Entertainment

Oscars: ‘Western Story’ is the new runner-up with best picture?

After the Monday night premiere of West story, in theaters on December 10, Vanity Fair’The Awards Insider team discusses the blockbuster musical’s Oscar prospects, from its standout performances to its chances in the best picture race.

Katey Rich: David and Rebecca. And now I think we might have found it in West story.

Premiering at a screening at Lincoln Center famous for its near-simultaneous screening on the West Coast, Steven SpielbergThe long-awaited remake knows it’s made a big entrance at the end of this race. And while I learned my lesson about making exhilarating and breathless predictions right after the preview, I think it easily silenced the skeptics who wonder if we need another prediction West story. With the amount of artfully reproduced music and a large number of outstanding performances (Mike Faist like Riff is my personal favorite), it’s suitable for updating a classic simply because, you can.

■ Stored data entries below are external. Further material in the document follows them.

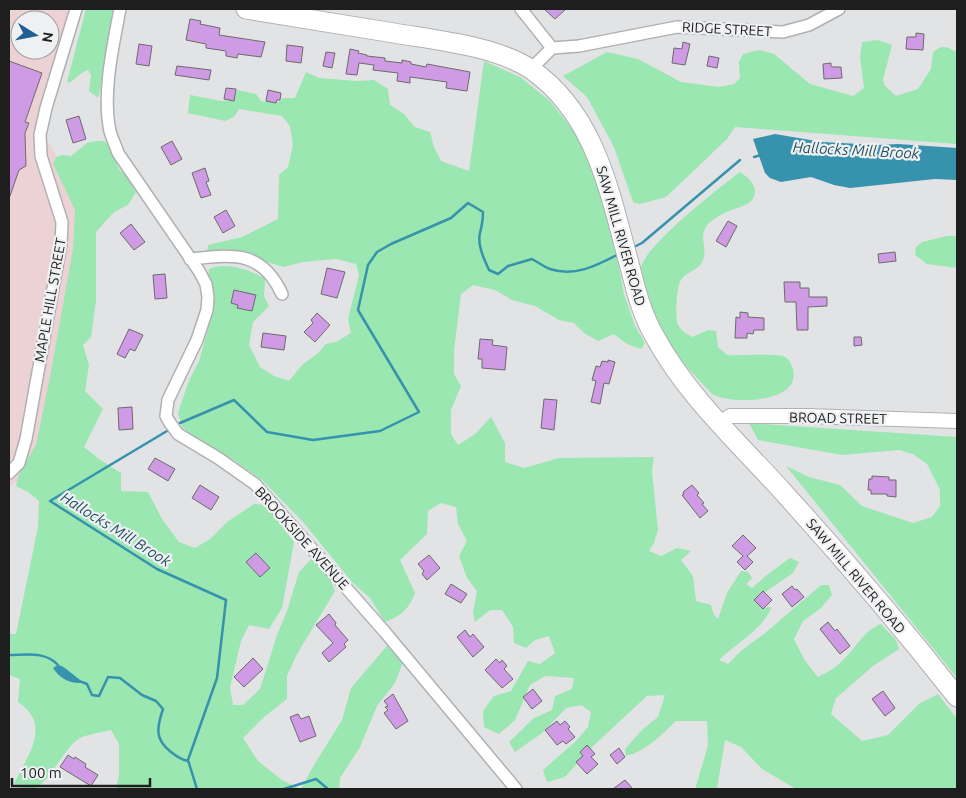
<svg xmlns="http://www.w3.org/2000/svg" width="966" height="798" font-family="Ubuntu,sans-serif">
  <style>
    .commercial { fill: #ecd2d4; fill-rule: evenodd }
    .green { fill: #9ae7b1 }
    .water { fill: #3692ad }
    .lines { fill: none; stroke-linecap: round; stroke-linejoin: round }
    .stream { stroke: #3692ad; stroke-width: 2.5 }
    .building { fill: #cf9be5; stroke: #6c6b6c }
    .minor-casing { stroke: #afb0b2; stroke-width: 14 }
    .tertiary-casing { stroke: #afb0b2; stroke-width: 16 }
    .trunk-casing { stroke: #afb0b2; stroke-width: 21 }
    .minor { stroke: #fff; stroke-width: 11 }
    .tertiary { stroke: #fff; stroke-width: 14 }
    .trunk { stroke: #fff; stroke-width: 19 }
    .labels { text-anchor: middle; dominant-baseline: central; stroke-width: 4.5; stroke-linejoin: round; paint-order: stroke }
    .street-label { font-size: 14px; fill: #1e1e1f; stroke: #eff0f2 }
    .water-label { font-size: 15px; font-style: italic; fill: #1f5161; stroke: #eff0f2 }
  </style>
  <rect width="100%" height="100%" fill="#e2e3e5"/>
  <path class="commercial" d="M9 9H75L42 133 67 173 80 203 77 253 37 458 18 481 9 487ZM20 20H50V50H20Z"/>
  <g class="green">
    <path d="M86 9H113L99 96 97 97 89 91 91 75 88 70C80 72 76 80 68 83L67 82Z"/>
    <path d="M878 40 892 45 883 80 885 86 896 96 918 89 931 69 933 52C943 44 946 47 957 52V144L735 127 727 139 666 197 640 204 633 202 614 147 587 97 563 76 607 52 638 59 681 82 719 87 734 84 740 78 739 62 743 54 759 50 774 54 810 84 853 96 864 88 860 57 862 42Z"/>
    <path d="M484 61 520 77 549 100 577 135 593 165 618 261 624 294 635 326 645 343 641 349 627 344 614 334 598 341 584 333 574 323 559 320 535 306 512 300 495 290 473 285 461 294 454 351V374L461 386 451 410V434L458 445 475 434 491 417 505 443V462L524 468 559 458 654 457 652 471 658 530 654 543 649 551 661 556 677 548 691 551 681 560 693 576 696 601 711 605 714 615 718 619 727 593 741 571 748 572 752 578 746 584 752 588 768 574 790 558 799 562 793 573 764 593 756 603 762 608 771 607C767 626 733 646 719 660L728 664 742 650 764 634 821 585H829L832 595 821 608 803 621 794 639 805 661 818 677C828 672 837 667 844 659 858 646 862 632 881 624L896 640 899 649 873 666 836 698 831 714 862 741 888 735 919 704 938 694 957 719V789H796L762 769 741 747 725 740 717 789H695L708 746 707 721H676C661 735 646 751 626 756L625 749 643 729 658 717 665 695 647 696 591 748 565 777 547 782 543 770 576 741 588 727 591 712 581 705 566 708 542 733 515 752 509 742 534 718 552 710 555 696 572 689 574 678 545 676 530 685 515 720 499 734 484 727 483 711 494 696 511 691 528 661 540 664 555 653 549 636 535 640 526 648 514 643 513 627 502 610H490L475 622 473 613 477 591 467 578 459 556 467 541 458 524 456 507 441 503 428 511 427 534 400 560 415 593C409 609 401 616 385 622L370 598 352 582 303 522 262 480 232 459 192 436 182 427 178 413 188 383 199 361 213 312V289L208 277 209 269C224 261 252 270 265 279L264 296 269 306 253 322 249 345 260 367 274 376 289 381 302 365 317 354 326 344 336 342 351 333 348 319 359 275 356 264 336 259 303 262 283 267 231 251 207 253 208 245 242 237 278 219 279 175 288 167 293 145 290 126 282 116 239 109 234 117 225 121 188 113 190 95 222 101 234 100 237 90 256 94 261 101 277 103 283 98H295L306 72 319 78 357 81 374 80 388 89 390 105 404 114 415 127 430 132 434 147 441 161 469 171Z"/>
    <path d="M96 141H104L108 145 119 169 129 179 136 192 128 205 114 212 96 232V301L91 337 83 345 89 365 85 391 103 409 84 447 99 459 121 473V491L148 492 162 519 179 542 195 548 210 539 227 522 254 504 266 505 294 542 282 608 269 629 249 625 241 641 230 688 233 705H243L260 689 277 635 287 611 299 572 314 556 328 573 335 591 297 654 287 676V699L264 717 243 738 258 761 282 780 300 789H116L119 776V744L111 730C102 732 83 735 77 740 62 751 49 785 32 789 25 791 20 787 14 784 27 756 53 725 18 702L20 679 9 675V634H16L38 527 39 501 28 492 16 486 19 474 36 445 50 377 73 249 75 210 53 164 56 157 62 155 71 156 87 143Z"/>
    <path d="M740 172C748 177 758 186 754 196 751 206 737 207 729 211 723 213 714 219 709 223 697 236 708 248 703 260 700 270 686 272 681 280 676 287 675 318 678 325 682 331 686 334 693 337L708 330 716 331 718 347 727 355C737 356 778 353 785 357 789 359 792 365 793 369 802 404 730 405 712 394L670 349 651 313 641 268C644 246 720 187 740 172Z"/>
    <path d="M947 236H957V268L927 264 915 255 916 247 922 242Z"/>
    <path d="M749 423 957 437V678L786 466 809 477 840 485 862 506 913 523 932 517 940 506V490L927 464 913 454 899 450 842 455 758 440Z"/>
    <path d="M387 646 403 662 395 683 377 706 360 747 340 778 339 789H301L314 765 342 720 351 688Z"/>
  </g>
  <g class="water">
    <path d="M775 134 822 142 878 145 898 144 957 148V180L935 179 850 188 834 185 811 177 781 182 770 178 765 173 753 139Z"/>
    <path d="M58 665C65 666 75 677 82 681V683C70 684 59 678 53 668Z"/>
  </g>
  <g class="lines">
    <g class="stream">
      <path d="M754 157 761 155"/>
      <path d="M634 247 642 243 740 160"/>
      <path d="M180 423 234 400 267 432 313 440 380 431 419 412 358 310 368 265 377 252 391 244 451 218 468 203 483 212C483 221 482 225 480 233 477 245 484 259 489 270L498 274 508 266 532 259C538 262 544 267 550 269 574 277 596 266 617 255"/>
      <path d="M167 431 50 501 157 569 226 600 217 678 188 760 197 789"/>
      <path d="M9 655C27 655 45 651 58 665"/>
      <path d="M82 682 87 684 92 695 99 696 108 677 120 678 142 695 156 701 163 709C157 727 154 739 171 752 176 756 181 760 188 761"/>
      <path d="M284 789 316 779 328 789"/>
    </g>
  </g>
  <g class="building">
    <path d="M544 9H566L555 19Z"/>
    <path d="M190 19 201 21 200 24 220 28 219 35 265 42 261 57 238 54 237 58 226 56V51L206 48V44L186 40Z"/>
    <path d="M916 33 924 34 923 50 906 49 907 37H916Z"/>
    <path d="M683 42 690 44 685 65 672 63 674 48 682 49Z"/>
    <path d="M139 44 152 46 149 66 136 64Z"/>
    <path d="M287 45 303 47 301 63 286 61Z"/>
    <path d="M350 49 359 51 358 53 367 55V56L385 58V61L402 63V60L411 62V64L426 67 427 64 470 72 467 91 446 88 447 82 410 77V83L397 81 398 73 373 70 374 65 359 63 357 75 346 74Z"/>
    <path d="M326 52 335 53 332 68 323 66Z"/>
    <path d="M709 56 719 58 717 68 707 66Z"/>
    <path d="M9 61 42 73 25 122 29 123 25 133 26 166 19 170 10 196H9Z"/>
    <path d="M831 63V66L833 67H841L842 78 824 79 823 64Z"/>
    <path d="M177 66 211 70 209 80 175 75Z"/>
    <path d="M226 88 236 89 234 101 224 99Z"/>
    <path d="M268 90 281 93 280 100H277L276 103 266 101Z"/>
    <path d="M79 116 86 139 73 143 66 120Z"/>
    <path d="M172 141 182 159 171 165 161 147Z"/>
    <path d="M205 168 209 181 206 182 211 195 201 198 192 173Z"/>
    <path d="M226 210 235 226 223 233 214 217Z"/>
    <path d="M728 221 737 226 726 247 716 241Z"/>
    <path d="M131 224 145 242 134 250 120 233Z"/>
    <path d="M895 252 896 261 879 263 878 254Z"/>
    <path d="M327 268 345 272 337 298 321 294Z"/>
    <path d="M165 274 167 298 155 299 153 275Z"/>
    <path d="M784 282H800V288H809V297H827V306L808 307V330H797L796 302H785Z"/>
    <path d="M234 290 256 295 252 311 237 308 238 305 231 303Z"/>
    <path d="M740 312 748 313V317L764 318V330H754L753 334 747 333V338H735L736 317 740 318Z"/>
    <path d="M317 313 330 325 315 342 304 332 313 323 311 320Z"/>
    <path d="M129 329 143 335 135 351 130 349 125 358 117 354Z"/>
    <path d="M263 333 286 336 284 350 261 347Z"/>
    <path d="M854 337H861L862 345 854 346Z"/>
    <path d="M480 339 493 340 492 345 507 347 505 370 482 368V359H478Z"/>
    <path d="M608 360 615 362 609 384 604 383 600 404 591 402 596 381 592 380 596 366 600 367 602 361 608 362Z"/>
    <path d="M544 399 557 400 554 430 541 428Z"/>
    <path d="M132 407 133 429 119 430 118 408Z"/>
    <path d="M155 458 175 469 168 481 148 469Z"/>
    <path d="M872 476 889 477V480H896V497L887 496V494H871V490H868L869 479H872Z"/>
    <path d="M200 485 219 497 211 510 192 498Z"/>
    <path d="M692 485 699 493 697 495 704 503 702 504 708 511 700 518 682 495 684 494 683 492Z"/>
    <path d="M743 535 756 548 747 556 753 562 745 570 737 562 743 556 732 546Z"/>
    <path d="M256 553 270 568 260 577 246 562Z"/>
    <path d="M429 555 440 568 427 580 422 574 424 571 418 564Z"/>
    <path d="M451 584 467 594 461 603 445 594Z"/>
    <path d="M792 586 795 590 797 589 804 597 792 607 782 594Z"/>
    <path d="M763 591 772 600 763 609 754 600Z"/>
    <path d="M329 614 336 623 335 625 348 640 344 644 346 647 329 662 322 653 333 643 316 625Z"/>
    <path d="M828 622 835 631 837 629 850 646 840 654 820 629Z"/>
    <path d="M465 630 470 637 473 634 484 647 473 657 457 637Z"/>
    <path d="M253 658 263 669 244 687 234 677Z"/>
    <path d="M496 659 500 663 502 660 507 666 504 669 513 679 502 688 485 670Z"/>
    <path d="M533 689 542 701 532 709 523 697Z"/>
    <path d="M883 691 895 708 885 716 872 699Z"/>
    <path d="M393 694 408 721 396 729 384 713 388 710 385 707 388 706 384 701Z"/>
    <path d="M298 714 301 719 309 716 316 736 300 742 290 717Z"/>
    <path d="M557 721 560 725 565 721 570 727 568 729 575 737 566 744 563 741 557 745 545 730Z"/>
    <path d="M587 745 595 754 591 757 598 764 587 774 576 762 583 756 580 752Z"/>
    <path d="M619 748 625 757 617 764 610 755Z"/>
    <path d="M68 755 74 759 75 757 86 764 85 767 98 775 91 786 60 767Z"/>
    <path d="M625 780 633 789H613Z"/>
  </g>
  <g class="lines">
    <g class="minor-casing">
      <g id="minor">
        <path d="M120 9C113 46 102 94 110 131 112 139 116 146 118 153L199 271 206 284 208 297 207 310 197 340 168 400 166 416 170 423 178 434 218 458 255 484 384 631 516 789"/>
        <path d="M521 9 552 48"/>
        <path d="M531 69 552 48 579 46 677 27 783 32 809 25 839 9"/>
        <path d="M190 259C232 255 261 249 282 294"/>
        <path d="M9 473 19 463 26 439 61 244 62 222 41 156 40 135 46 108 76 9"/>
      </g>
    </g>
    <g class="tertiary-casing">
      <path id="tertiary" d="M720 424 730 416H806L957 421"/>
    </g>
    <g class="trunk-casing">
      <path id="trunk" d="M246 9C295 17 344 25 394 33 435 40 497 46 532 70 597 116 610 195 630 267 636 291 642 315 655 337 687 396 739 443 784 493 844 559 902 627 957 697"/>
    </g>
    <use href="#minor" class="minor"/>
    <use href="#tertiary" class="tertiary"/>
    <use href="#trunk" class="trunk"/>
  </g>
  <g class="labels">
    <g class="street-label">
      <text transform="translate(727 29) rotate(3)">RIDGE STREET</text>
      <text transform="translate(621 236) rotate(74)">SAW MILL RIVER ROAD</text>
      <text transform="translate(50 300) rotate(-80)">MAPLE HILL STREET</text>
      <text transform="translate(838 418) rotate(1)">BROAD STREET</text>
      <text transform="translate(302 538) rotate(48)">BROOKSIDE AVENUE</text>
      <text transform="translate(856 576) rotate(50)">SAW MILL RIVER ROAD</text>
    </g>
    <g class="water-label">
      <text transform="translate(856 150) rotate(3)">Hallocks Mill Brook</text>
      <text transform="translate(116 529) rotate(32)">Hallocks Mill Brook</text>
    </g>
  </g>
  <rect width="966" height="798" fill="none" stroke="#1e1e1f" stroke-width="20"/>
  <g transform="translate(35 35) rotate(100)"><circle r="24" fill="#eff0f2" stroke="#9b9c9e"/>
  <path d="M0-4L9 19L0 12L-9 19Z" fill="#1f5f95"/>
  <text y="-8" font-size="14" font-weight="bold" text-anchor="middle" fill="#1e1e1f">N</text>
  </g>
  <path d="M12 778v8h138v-8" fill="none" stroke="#1e1e1f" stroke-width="2.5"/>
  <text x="20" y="778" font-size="15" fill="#1e1e1f" stroke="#eff0f2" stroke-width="4" paint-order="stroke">100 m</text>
</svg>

The review ban goes on for a couple of days so I don’t want to go into too many details — and although I scoffed at the note on my ticket for not revealing key plot points, I think There are some surprises that we should do not disclose. But the main thing I want to know is whether all this enthusiasm is going to the other shore. Is another one West story about to make a big Oscar?

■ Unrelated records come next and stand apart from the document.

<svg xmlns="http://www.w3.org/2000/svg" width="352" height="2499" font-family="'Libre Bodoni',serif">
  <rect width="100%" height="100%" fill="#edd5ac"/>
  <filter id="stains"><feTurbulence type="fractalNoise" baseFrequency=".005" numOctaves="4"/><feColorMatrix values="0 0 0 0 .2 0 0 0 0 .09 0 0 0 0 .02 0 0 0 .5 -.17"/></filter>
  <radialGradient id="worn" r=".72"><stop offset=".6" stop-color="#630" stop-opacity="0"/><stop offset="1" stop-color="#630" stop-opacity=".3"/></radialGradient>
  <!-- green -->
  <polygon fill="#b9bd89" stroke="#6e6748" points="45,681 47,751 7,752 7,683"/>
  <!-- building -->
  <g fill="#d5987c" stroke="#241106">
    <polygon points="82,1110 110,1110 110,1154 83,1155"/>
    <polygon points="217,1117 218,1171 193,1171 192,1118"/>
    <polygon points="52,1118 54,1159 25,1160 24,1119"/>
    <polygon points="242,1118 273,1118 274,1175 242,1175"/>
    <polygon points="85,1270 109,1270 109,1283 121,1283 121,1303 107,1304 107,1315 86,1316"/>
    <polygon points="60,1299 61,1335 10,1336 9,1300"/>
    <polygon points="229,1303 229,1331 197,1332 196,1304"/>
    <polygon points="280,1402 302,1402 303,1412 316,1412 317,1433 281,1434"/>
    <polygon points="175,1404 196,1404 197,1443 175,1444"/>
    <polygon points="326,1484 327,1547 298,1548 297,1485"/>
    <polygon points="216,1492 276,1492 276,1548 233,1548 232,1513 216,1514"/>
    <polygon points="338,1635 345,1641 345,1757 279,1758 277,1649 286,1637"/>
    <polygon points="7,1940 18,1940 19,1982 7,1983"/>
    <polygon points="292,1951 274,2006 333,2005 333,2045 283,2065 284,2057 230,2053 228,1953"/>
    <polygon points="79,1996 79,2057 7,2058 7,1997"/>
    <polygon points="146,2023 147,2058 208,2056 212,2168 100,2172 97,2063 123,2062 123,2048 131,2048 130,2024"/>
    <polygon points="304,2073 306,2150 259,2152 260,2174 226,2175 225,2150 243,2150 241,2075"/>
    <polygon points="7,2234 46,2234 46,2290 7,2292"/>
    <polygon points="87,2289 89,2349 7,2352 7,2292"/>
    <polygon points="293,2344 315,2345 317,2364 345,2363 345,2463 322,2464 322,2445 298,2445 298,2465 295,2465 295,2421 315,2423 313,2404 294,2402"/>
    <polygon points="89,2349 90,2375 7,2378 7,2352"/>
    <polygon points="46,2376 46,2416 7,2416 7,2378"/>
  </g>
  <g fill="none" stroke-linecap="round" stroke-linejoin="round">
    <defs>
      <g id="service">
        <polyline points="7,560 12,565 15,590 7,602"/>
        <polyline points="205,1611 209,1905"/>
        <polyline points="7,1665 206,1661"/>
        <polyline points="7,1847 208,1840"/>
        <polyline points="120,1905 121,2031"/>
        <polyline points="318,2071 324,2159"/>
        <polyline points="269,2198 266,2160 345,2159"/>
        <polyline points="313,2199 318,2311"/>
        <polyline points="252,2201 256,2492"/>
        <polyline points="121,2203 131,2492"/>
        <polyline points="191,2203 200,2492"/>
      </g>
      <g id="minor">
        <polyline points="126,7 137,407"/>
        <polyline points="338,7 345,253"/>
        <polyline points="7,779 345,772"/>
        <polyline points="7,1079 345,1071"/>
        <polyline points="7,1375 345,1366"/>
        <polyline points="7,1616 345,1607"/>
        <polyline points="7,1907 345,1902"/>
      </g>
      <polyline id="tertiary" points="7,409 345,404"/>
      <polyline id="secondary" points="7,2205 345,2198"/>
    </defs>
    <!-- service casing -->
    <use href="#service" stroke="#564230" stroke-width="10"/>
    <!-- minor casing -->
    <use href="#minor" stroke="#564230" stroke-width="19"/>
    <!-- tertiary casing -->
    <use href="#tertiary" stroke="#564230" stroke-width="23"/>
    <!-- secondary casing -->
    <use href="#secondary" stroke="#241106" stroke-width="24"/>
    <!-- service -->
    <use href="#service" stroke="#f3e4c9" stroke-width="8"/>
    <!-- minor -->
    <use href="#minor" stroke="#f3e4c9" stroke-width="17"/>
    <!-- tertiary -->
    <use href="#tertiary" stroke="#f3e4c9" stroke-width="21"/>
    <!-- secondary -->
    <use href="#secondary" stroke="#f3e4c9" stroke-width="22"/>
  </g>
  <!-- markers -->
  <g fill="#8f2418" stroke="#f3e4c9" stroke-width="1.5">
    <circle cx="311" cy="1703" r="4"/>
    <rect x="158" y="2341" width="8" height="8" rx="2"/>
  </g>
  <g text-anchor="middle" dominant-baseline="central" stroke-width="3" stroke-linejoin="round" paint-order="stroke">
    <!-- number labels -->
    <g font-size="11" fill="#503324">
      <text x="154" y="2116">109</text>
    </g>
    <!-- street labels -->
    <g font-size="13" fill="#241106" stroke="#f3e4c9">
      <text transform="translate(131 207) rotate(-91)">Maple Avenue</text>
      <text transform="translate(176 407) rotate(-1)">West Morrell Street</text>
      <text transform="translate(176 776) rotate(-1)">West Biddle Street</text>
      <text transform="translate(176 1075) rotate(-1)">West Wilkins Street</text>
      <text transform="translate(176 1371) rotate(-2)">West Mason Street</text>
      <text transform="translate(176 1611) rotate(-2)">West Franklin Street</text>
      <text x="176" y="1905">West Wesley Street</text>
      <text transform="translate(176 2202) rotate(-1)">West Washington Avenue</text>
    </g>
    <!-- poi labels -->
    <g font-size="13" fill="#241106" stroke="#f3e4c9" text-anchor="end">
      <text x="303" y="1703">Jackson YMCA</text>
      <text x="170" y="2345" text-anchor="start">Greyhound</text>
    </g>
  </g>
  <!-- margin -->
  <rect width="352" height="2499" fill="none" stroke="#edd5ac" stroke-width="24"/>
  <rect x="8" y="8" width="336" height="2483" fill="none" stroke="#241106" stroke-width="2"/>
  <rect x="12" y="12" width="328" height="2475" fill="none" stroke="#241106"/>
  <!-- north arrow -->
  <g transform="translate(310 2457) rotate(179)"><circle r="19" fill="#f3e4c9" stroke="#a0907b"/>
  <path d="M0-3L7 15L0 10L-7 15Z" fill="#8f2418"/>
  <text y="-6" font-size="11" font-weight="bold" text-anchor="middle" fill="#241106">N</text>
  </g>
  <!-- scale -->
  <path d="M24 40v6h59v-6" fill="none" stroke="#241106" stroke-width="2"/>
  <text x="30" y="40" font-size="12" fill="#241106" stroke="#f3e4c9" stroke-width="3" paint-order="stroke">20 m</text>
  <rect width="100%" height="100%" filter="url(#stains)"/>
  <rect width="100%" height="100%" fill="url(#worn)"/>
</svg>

David Canfield: I think it’s possible! My expectations for Monday night’s screening were pretty low all things considered — not that I expected to completely miss, but the Oscars lyrics that the original seemed stretched because of them. I have heard very little. In fact, the buzz surrounding the film is so quiet that it’s hard to tell what’s going to happen beyond those iconic, core songs. At least for me, the element of surprise is a huge plus when watching this West story—All told, I was blown away by it for exactly the same reasons you mentioned, Katey: a true crowd pleaser, faithfully and delightfully adapting a classic classic by giving it the scale of a modern blockbuster.

It sounds like the screening Rebecca and I attended was a little less ecstatic, but all the whispers outside the theater on the Fox precinct were pretty heavy. Not every change in this re-imagining has worked, but much of it as well is testament to Spielberg’s confident direction, Tony Kushnerunderstanding scenario of, and above all, that cast. God, what a group. Faist was also a highlight for me, but I think the women who stole the show and competed most for Oscar nominations—maybe, even win. (Stop me if I’m going too far!) Rebecca, what do you read about the movie’s prospects in general and which stars should start to go on the campaign trail?

Rebecca Ford: I agree that initial reactions seem overwhelmingly positive. I think that has a lot to do with the factors you mentioned, David. We didn’t hear much (at least anything good) about it going and it really exceeded my expectations. The musical numbers are amazing. I was especially blown away by the dance! And I think most of the edits they do to the story work well and add extra layers and depth to the story. I’d say if it continues to play as well as it does in these early screenings, we could see a lot of nominations. Keep in mind that the 1961 version has already hit 11 Oscar nominations and won 10. We can see repeat nominations in many of those categories, from the cinematography (the new version was shot by Dr. Janusz Kamiński) to costume design (Paul Tazewell) and screenplay (Kushner). But let’s come to the big categories! I think we have a lot of highlights in the acting races. My hobbies is Ariana DeBose, Whose Anita is in love. Of course, Rita Moreno won an Oscar for her performance in the original film, and it seems likely that DeBose will follow in her footsteps. I would say DeBose was the performance that almost everyone I spoke with was most overwhelmed. Closed behind, however, is Rachel Zegleris Maria’s job. This is her feature film debut, but we’re clearly seeing the birth of a future movie star. Natalie Wood wasn’t nominated for an Oscar in 1962, but how great would it be to see a Latinx actor win for the part? There’s a lot of competition in that category and Zegler is a new face but I see her running for the nomination.